» The task:
Check each line of the data for the string "front". Report how many have it, and give nothing else.

» Extracted entries:
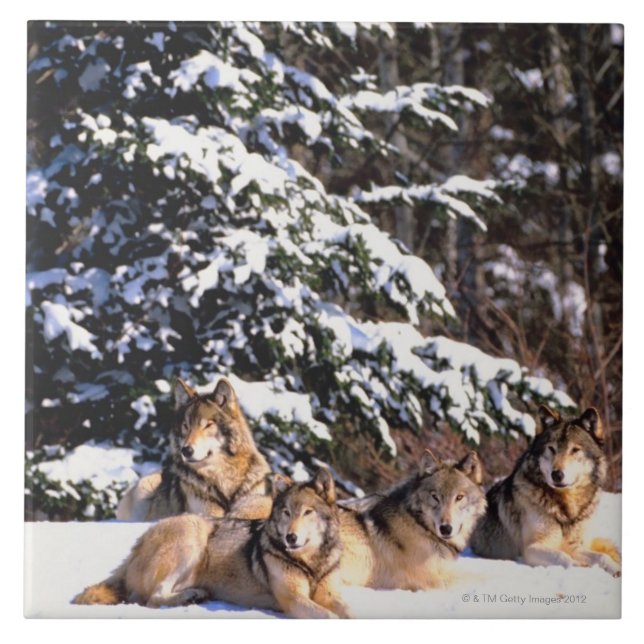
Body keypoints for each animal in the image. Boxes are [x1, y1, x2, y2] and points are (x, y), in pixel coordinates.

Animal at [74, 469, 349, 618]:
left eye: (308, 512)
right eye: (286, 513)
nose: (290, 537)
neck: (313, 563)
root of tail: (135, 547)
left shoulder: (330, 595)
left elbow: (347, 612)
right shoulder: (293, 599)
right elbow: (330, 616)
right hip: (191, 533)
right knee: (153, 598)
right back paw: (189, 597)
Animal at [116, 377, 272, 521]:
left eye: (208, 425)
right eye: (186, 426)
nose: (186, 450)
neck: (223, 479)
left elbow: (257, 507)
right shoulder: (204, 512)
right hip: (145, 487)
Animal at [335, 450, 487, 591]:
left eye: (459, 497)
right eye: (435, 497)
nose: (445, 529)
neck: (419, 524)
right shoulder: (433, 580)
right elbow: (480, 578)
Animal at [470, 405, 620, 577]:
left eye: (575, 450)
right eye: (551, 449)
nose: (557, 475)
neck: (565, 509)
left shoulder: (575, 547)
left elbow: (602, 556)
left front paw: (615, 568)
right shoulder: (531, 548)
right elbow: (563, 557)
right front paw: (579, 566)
* * *
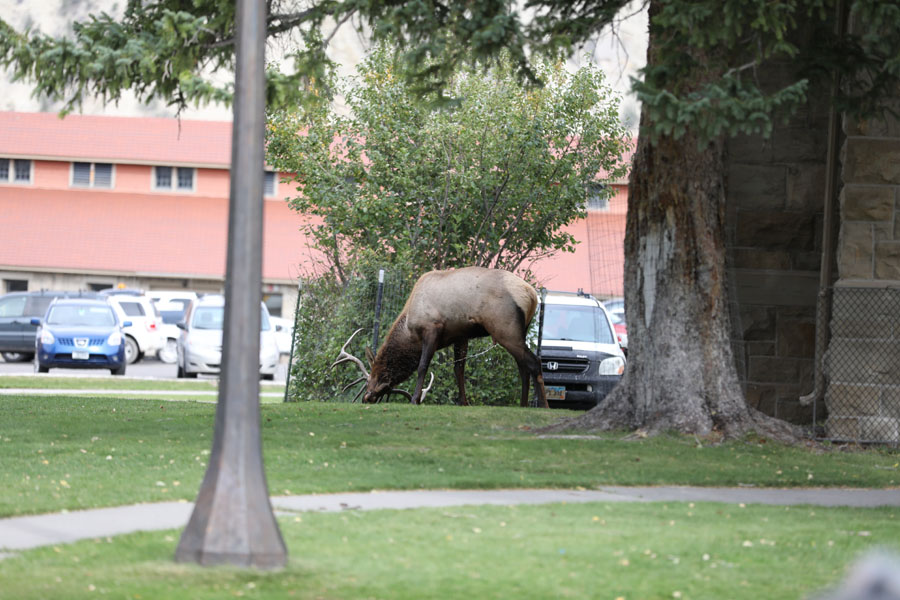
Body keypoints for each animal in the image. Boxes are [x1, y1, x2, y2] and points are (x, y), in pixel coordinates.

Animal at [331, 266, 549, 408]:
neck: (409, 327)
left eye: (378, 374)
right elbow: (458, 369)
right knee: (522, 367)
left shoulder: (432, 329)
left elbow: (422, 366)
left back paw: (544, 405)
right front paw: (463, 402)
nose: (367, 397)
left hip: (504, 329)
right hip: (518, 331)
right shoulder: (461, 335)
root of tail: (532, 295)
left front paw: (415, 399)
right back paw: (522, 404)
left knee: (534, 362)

» Written answer:
4